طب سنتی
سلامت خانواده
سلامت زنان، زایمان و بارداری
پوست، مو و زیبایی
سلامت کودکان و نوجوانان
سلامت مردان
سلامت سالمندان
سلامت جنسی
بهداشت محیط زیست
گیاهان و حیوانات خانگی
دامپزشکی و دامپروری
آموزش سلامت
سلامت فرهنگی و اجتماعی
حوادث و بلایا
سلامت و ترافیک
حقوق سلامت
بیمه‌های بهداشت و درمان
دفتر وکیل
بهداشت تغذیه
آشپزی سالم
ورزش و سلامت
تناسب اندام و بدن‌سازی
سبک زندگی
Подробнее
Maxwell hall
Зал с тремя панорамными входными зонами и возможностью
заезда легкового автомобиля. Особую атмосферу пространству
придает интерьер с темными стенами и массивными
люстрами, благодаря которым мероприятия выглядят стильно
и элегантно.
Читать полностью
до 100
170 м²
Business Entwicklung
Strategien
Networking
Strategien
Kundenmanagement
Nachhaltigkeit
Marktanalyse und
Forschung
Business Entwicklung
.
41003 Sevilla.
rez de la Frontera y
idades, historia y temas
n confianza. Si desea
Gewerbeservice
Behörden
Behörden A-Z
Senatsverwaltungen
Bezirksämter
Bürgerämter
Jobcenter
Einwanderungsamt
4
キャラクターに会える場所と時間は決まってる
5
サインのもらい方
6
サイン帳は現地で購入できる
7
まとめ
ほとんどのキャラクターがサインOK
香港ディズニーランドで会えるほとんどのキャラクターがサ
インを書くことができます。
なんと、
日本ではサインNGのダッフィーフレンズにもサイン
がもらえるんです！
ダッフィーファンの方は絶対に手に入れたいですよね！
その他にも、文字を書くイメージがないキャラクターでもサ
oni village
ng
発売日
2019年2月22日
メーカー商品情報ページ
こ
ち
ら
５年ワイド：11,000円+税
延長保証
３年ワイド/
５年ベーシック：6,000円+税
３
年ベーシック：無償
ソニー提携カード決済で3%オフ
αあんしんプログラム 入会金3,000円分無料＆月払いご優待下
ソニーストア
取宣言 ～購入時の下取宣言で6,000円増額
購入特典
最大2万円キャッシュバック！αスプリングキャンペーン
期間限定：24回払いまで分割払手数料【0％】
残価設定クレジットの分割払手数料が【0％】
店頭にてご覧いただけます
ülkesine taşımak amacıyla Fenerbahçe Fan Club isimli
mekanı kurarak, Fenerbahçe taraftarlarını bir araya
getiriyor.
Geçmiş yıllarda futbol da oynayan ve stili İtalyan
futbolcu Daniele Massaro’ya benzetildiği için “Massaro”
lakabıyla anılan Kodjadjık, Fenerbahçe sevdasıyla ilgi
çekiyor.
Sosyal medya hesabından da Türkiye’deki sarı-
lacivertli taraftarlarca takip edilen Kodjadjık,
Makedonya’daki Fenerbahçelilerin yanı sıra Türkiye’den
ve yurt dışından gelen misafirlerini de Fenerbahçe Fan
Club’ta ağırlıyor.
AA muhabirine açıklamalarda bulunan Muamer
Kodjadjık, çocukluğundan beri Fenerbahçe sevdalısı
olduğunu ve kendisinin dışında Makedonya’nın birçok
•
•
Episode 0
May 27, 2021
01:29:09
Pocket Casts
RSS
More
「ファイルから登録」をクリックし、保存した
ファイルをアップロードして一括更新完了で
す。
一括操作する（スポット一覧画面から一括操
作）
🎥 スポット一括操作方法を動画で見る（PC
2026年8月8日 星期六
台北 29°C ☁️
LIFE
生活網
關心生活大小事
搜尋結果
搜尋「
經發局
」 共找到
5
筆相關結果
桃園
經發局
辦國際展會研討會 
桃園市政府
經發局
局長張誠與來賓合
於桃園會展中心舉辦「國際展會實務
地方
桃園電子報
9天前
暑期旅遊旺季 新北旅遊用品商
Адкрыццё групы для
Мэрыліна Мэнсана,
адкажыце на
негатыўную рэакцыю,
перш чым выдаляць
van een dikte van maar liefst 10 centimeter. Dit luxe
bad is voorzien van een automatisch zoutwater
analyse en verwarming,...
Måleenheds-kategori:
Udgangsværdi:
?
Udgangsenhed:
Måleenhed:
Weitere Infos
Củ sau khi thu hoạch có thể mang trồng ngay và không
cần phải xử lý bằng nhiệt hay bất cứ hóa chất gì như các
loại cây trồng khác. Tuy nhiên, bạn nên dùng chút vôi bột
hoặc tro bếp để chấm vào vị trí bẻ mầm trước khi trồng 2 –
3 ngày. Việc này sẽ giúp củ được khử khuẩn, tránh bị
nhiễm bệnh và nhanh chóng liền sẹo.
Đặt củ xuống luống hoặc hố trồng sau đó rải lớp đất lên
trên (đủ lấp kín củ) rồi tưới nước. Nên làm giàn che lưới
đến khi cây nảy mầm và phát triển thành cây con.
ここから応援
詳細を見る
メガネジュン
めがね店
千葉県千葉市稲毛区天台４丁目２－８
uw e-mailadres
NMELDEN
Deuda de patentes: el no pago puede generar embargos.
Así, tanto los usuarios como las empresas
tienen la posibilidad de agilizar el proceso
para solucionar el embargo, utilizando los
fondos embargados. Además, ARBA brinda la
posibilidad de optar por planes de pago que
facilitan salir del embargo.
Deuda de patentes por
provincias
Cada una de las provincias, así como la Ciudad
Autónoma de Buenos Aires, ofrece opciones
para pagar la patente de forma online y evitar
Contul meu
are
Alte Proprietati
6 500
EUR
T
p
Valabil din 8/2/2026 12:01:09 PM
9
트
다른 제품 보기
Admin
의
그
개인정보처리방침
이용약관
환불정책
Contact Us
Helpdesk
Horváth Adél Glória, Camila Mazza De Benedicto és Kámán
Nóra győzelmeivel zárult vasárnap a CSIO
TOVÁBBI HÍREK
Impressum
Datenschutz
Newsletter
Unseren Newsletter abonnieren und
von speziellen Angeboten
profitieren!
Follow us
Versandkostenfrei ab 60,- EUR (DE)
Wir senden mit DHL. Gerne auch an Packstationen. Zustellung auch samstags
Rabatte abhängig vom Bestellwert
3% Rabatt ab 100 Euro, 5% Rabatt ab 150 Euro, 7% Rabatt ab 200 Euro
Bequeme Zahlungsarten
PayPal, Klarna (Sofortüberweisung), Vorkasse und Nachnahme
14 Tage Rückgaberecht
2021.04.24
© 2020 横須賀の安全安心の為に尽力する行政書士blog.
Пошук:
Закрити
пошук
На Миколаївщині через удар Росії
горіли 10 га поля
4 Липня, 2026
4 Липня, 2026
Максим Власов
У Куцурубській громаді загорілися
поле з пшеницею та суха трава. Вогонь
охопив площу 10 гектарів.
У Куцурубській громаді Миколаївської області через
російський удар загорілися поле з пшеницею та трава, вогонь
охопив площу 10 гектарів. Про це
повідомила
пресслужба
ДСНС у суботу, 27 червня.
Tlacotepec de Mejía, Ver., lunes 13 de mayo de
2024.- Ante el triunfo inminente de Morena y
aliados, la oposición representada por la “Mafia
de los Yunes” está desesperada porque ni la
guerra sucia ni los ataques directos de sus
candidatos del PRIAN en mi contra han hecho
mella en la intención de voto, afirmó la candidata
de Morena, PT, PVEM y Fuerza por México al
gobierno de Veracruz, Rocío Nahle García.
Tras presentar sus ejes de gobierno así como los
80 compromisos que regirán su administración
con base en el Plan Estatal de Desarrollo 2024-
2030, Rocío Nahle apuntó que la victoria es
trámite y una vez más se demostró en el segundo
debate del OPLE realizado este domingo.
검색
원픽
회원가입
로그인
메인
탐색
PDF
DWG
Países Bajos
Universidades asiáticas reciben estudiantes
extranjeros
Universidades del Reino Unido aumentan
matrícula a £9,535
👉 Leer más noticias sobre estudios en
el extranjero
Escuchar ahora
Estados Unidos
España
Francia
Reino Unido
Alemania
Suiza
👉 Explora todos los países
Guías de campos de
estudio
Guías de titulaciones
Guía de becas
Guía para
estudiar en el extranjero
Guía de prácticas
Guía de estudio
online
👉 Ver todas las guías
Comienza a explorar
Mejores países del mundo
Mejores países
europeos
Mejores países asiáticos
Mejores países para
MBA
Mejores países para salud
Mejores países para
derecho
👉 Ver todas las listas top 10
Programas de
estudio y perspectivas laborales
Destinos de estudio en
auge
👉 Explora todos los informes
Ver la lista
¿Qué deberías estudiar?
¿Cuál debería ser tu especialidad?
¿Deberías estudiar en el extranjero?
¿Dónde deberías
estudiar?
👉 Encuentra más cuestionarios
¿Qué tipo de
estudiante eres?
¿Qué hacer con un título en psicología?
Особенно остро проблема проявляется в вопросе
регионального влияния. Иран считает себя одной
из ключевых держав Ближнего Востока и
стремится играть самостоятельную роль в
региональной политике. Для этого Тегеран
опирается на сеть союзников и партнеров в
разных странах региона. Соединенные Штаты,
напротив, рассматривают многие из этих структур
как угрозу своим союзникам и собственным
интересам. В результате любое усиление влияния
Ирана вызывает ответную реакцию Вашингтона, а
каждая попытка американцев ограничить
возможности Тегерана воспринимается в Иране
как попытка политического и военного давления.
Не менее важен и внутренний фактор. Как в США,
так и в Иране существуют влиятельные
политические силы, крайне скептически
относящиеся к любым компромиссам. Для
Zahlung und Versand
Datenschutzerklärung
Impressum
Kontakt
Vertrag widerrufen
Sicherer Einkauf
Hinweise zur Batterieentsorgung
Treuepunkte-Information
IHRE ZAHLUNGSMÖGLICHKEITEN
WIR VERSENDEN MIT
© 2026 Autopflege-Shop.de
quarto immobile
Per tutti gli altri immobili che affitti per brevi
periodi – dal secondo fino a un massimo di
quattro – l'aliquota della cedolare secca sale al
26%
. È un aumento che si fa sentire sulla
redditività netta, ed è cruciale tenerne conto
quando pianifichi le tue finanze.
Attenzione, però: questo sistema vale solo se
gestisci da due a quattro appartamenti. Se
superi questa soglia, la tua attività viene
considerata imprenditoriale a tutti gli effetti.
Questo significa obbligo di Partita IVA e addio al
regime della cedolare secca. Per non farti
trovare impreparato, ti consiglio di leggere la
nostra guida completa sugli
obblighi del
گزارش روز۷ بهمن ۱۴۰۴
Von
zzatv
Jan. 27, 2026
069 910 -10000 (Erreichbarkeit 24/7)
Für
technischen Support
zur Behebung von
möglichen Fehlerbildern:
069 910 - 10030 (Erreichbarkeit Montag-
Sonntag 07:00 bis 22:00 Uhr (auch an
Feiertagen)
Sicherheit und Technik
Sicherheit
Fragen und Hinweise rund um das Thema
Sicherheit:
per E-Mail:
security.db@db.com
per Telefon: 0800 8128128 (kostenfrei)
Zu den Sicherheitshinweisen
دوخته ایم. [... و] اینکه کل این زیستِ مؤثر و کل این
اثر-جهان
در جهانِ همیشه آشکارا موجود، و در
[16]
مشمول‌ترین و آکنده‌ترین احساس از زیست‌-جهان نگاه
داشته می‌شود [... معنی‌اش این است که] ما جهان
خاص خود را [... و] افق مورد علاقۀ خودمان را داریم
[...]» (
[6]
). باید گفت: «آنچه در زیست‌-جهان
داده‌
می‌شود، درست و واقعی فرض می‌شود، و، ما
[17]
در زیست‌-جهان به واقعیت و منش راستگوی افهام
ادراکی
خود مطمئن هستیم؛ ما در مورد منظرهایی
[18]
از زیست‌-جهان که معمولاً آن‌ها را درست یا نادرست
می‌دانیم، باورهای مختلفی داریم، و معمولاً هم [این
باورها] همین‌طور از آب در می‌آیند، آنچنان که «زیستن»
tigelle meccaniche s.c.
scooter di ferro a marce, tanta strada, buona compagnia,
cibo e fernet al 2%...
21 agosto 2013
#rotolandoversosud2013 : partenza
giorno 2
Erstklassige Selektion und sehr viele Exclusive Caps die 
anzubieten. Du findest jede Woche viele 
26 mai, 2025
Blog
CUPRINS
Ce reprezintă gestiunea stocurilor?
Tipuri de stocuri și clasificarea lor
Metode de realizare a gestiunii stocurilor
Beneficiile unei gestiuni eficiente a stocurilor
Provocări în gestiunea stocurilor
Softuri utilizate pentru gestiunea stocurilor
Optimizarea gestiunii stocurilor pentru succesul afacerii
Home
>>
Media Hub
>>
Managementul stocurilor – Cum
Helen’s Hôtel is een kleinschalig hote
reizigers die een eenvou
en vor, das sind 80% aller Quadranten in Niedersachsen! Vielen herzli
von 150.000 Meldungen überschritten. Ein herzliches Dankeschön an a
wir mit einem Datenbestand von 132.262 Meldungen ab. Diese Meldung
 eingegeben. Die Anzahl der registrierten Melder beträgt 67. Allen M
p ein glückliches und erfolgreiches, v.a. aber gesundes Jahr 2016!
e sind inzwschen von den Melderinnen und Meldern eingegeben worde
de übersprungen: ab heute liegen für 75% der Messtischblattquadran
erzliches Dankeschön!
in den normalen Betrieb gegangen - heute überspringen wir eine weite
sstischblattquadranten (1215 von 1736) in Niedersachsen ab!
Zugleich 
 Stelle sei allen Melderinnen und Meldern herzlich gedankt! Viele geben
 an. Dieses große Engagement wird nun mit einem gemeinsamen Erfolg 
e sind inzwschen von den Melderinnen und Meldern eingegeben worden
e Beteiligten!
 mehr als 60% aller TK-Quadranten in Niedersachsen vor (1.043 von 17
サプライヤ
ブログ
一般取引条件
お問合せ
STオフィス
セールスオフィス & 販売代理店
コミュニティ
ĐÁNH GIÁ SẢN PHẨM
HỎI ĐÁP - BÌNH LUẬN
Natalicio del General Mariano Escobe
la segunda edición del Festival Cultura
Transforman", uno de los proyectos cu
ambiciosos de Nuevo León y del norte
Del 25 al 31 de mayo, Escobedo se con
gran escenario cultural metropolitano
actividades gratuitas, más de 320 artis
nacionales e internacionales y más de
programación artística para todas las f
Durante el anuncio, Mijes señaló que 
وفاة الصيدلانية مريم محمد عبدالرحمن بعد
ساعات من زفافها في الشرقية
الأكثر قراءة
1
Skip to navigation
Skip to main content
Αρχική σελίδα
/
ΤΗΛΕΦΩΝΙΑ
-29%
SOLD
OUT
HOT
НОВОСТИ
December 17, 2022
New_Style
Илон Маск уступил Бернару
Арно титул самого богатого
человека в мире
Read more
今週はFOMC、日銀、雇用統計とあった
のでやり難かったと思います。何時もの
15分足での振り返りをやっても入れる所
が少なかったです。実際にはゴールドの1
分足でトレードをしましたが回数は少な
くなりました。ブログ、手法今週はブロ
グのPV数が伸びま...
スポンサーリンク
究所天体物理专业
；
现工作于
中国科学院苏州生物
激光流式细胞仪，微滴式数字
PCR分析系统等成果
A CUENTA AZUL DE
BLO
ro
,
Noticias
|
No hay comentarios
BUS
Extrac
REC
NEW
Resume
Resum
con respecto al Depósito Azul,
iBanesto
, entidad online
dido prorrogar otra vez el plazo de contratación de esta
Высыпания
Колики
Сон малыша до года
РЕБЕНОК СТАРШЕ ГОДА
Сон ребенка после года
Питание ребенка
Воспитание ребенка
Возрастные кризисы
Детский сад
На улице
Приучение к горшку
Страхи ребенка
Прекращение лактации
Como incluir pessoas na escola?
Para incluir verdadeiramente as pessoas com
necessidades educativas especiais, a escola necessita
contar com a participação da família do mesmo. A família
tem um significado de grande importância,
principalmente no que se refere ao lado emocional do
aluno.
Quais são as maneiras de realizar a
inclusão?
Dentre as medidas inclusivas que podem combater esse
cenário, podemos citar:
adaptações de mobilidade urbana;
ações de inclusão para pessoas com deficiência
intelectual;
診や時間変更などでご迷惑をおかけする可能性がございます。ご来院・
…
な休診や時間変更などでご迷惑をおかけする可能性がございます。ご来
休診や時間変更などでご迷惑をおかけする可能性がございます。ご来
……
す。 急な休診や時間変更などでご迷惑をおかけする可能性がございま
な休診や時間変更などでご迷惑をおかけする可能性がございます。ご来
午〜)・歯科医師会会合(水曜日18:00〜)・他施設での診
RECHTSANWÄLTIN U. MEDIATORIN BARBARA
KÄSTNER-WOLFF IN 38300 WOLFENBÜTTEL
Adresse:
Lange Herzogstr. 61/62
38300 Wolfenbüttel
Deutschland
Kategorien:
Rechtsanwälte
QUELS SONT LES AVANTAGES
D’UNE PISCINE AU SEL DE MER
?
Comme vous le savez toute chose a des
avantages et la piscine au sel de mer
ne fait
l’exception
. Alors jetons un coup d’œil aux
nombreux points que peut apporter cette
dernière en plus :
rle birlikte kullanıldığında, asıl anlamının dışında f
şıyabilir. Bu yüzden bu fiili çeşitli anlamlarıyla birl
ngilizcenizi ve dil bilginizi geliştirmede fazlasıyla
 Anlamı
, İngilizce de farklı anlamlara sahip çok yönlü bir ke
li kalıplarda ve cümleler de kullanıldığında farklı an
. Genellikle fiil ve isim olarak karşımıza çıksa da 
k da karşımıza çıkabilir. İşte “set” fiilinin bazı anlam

• Activity: Please work out how many lines of the records contain "della" and give only that number.

• Answer: 2